Mother Bear (Samstag)

Kurzer ungefragter Fakt zu meiner Wenigkeit: Ich war früher mal leidenschaftlicher One Direction Fan. Und während ich weder Boybands, noch Doom-Bands gezielt aussuche, gibt es einfach Dinge, die mich catchen. Damals haben vermeintlich süße Jungs ausgereicht und heute ist es das, was mich meine Kopfhörer schleunigst auf ein Ohrenarzt-feindliches Level aufdrehen lässt. Vielleicht geht es euch bei diesem Act ja genauso. Mother Bear ist eine Doom-Band. Was das ist? Tief gestimmte Gitarren, schwerer Sound, langsames Tempo und textlich dann Themen wie Angst und Verzweiflung gepaart mit Hoffnungslosigkeit. Spaßig! Aber für wen das was ist – und da zähle ich mich direkt mit dazu – der wird sich freuen, dass die Bande der Doom-Stoner-Rocker aus Dortmund kommt und einen verdammt guten Sound kreiert. Hier passt Bier statt Martini wohl ganz gut und das gibt es im Junkyard reichlich.

Vorfreude kreiert ihr hier am besten mit dem ganzen Album “Witch’s Hand” oder ihr gebt euch als Kostprobe Mother Bear – Beautiful Teeth.

Macky Messer (Sonntag)

“Dortmunder Urgestein” zu schreiben, wäre zu weit hergeholt, aber Macky Messer wurde bereits 2011 (damals noch als Soloprojekt von Menny Leusmann) gegründet. Zu dem Zeitpunkt war ich noch weit entfernt von Dortmund, bin jetzt aber pünktlich alteingesessen, um ganz viel Lokalpatriotismus zu verspüren, wenn sich Macky Messer mit ausgedehnten Gitarrenriffs und liebevoller (und gekonnter) Härte gegenüber dem Schlagzeug auf der Bühne ausbreitet. Diese Stadt bringt nun mal sehr viel Tolles hervor. Wer sich – mithilfe von lokal produzieren Indierock – davon selbst überzeugen mag, kommt spätestens am Sonntag zum Bunt oder Blau. Ich bin ja kein Fan von Vergleichen, aber die helfen an solch’ Ort und Stelle dann doch am besten: Fans von Queens of the Stone Age und The Strokes werden hier sicherlich glücklich.

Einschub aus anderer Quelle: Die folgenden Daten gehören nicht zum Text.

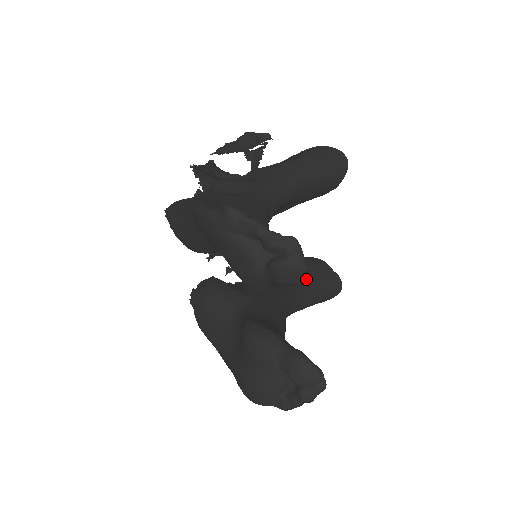
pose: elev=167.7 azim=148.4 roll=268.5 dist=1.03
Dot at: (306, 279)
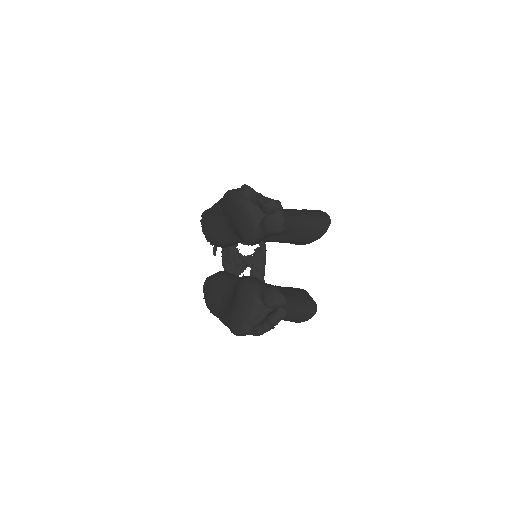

Wenn ihr mir nicht glaubt, hört: Macky Messer – New Blood.

So Sorry (Sonntag)

Wir haben bereits etabliert, dass ich alles mit Jazz liebe. Bunt oder Blau ganz offensichtlich auch. Matthias und Sebastian (die Veranstalter) sind selbst komplett verwurzelt in der Szene und haben mich mit ihrer Auswahl bisher noch nicht enttäuscht. Hier jetzt also zuletzt eine Empfehlung für ein Quartett, auf das ich selbst maximal gespannt bin: So Sorry. Es ist zwar erst ein Song offiziell (abseits von Soundcloud) draußen, aber der läuft bei mir gerade auf Dauerschleife. FLINTA* am Bass und am Singen – lieb ich ja. Vor allem, wenn sie die Musik produzieren, die ich hören will, wenn ich auf dem Küchenboden sitze und eine Existenzkrise habe. Keine Sorge, live werden genügend Songs auf euch warten – die vier stehen nicht zum ersten Mal auf einer Festival-Bühne und ich für meinen Teil freu mich wahnsinnig drauf.

Nicht schwer also, hier erst mal nur einen Song zu empfehlen. Wirklich tut euch einen Gefallen und hört hier rein: So Sorry – Everytime you leave.

Sebastian Lindecke (l.) und Matthias Spruch (r.) sind die Macher vom Festival. Foto: Lennart Neuhaus.

Vielleicht kennt ihr die Organisatoren vom Bunt oder Blau schon von anderen Events, wie dem Discojazz. Da haben sie in den letzten Monaten reichlich Rubbellose für das Festival verteilt, schaut also noch mal in eure Geldbörsen rein, ob ihr da nicht was vergessen habt. Und ansonsten findet ihr hier Tickets. Wir sehen uns da!